For psychiatric clinicians, there is the expectancy of anxiety responses on the part of the public. Public health announcements about epidemics should present this as expected rather than pathological, allowing people to verbalize anxiety that is proportional to the specific threat. Anxiety that exceeds this threshold and then limits or constrains adaptive threat-specific responses can justify clinical intervention. Clinicians may be asked to provide generic advice regarding the experience of socially disruptive events to the public via the news media. Clinicians doing this should emphasize the general, normative aspects of how people commonly respond to large, disruptive events. In addition, clinicians should encourage people with symptoms exceeding those of an adaptive response and/or functional impairment to seek clinical care through their own clinicians. Psychiatric support to other medical personnel is important and must not be neglected in the rush to duty. Medical personnel may struggle in dealing with overwhelming demand for service, the need to triage inevitably inadequate medical resources, and being called upon to work excessive hours with inadequate respite. Psychiatrists working in medical systems should remind medical leadership of these probable responses to an epidemic, and, to a reasonable degree, normalize them and encourage the use of support groups and clinician-health preserving personnel and management policies. Clinician burnout is already a challenge, and a pandemic is not going to help. For those clinicians who are excessively distressed by this role, a brief time away from epidemic-specific duties and/or brief psychiatric intervention may be needed.

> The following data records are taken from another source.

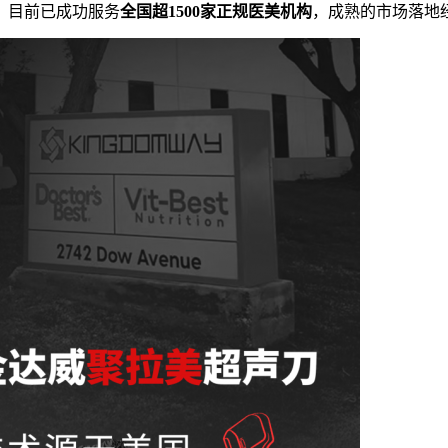
。目前已成功服务
全国超1500家正规医美机构
，成熟的市场落地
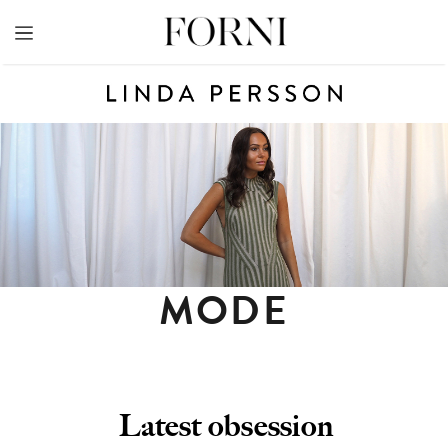
Skip
to
content
MODE
Latest obsession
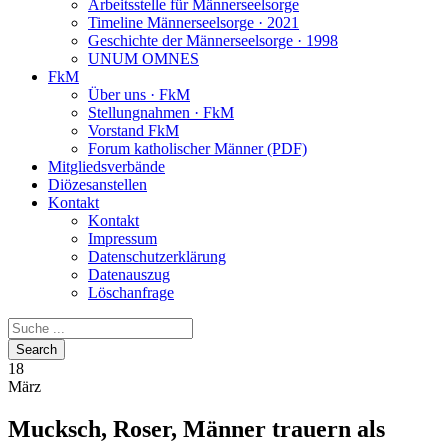
Arbeitsstelle für Männerseelsorge
Timeline Männerseelsorge · 2021
Geschichte der Männerseelsorge · 1998
UNUM OMNES
FkM
Über uns · FkM
Stellungnahmen · FkM
Vorstand FkM
Forum katholischer Männer (PDF)
Mitgliedsverbände
Diözesanstellen
Kontakt
Kontakt
Impressum
Datenschutzerklärung
Datenauszug
Löschanfrage
18
März
Mucksch, Roser, Männer trauern als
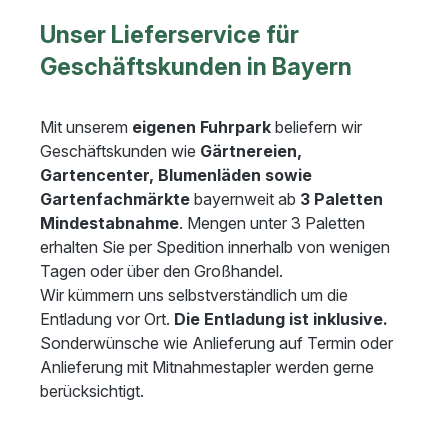
Unser Lieferservice für
Geschäftskunden in Bayern
Mit unserem
eigenen Fuhrpark
beliefern wir
Geschäftskunden wie
Gärtnereien,
Gartencenter, Blumenläden sowie
Gartenfachmärkte
bayernweit ab
3 Paletten
Mindestabnahme
. Mengen unter 3 Paletten
erhalten Sie per Spedition innerhalb von wenigen
Tagen oder über den Großhandel.
Wir kümmern uns selbstverständlich um die
Entladung vor Ort.
Die Entladung ist inklusive.
Sonderwünsche wie Anlieferung auf Termin oder
Anlieferung mit Mitnahmestapler werden gerne
berücksichtigt.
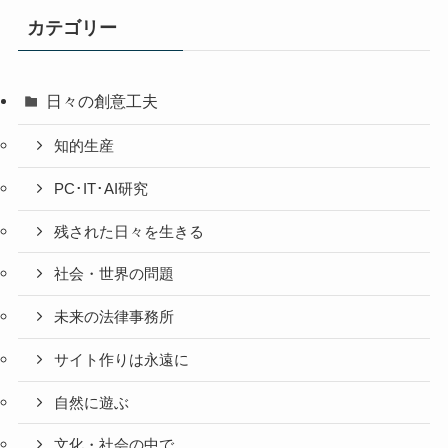
投
カテゴリー
稿
日々の創意工夫
知的生産
PC･IT･AI研究
残された日々を生きる
社会・世界の問題
未来の法律事務所
サイト作りは永遠に
自然に遊ぶ
文化・社会の中で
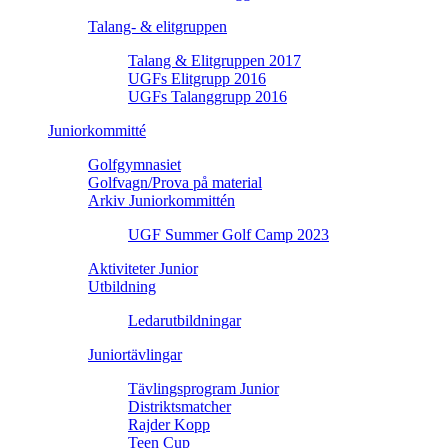
Talang- & elitgruppen
Talang & Elitgruppen 2017
UGFs Elitgrupp 2016
UGFs Talanggrupp 2016
Juniorkommitté
Golfgymnasiet
Golfvagn/Prova på material
Arkiv Juniorkommittén
UGF Summer Golf Camp 2023
Aktiviteter Junior
Utbildning
Ledarutbildningar
Juniortävlingar
Tävlingsprogram Junior
Distriktsmatcher
Rajder Kopp
Teen Cup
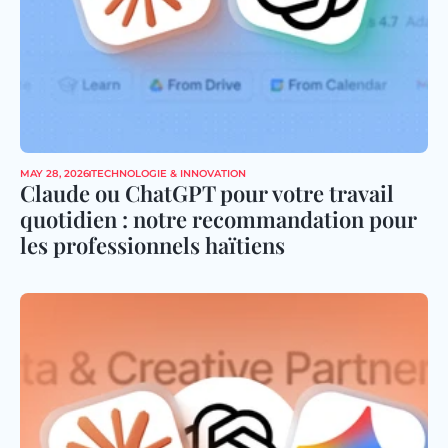
MAY 28, 2026
TECHNOLOGIE & INNOVATION
Claude ou ChatGPT pour votre travail 
quotidien : notre recommandation pour 
les professionnels haïtiens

Containing the spread of this infection requires the entire society to focus on the common good and respond to calls to commit to common objectives, including securing the protection of legal rights for all and, understandably, freedom of speech. However, with this comes social responsibility. The Hippocratic Oath stands as a model for medical professional ethics because it describes what we ought to do, not only what we ought not do. In this, governments and media (both social and news) can be partners in the promotion of community mental health by reporting on the “full picture” and being mindful of accurate language and ethical practices.

 

 

Conflict of Interest and Source of Funding:

The authors report no conflicts of interest concerning the subject matter of this article.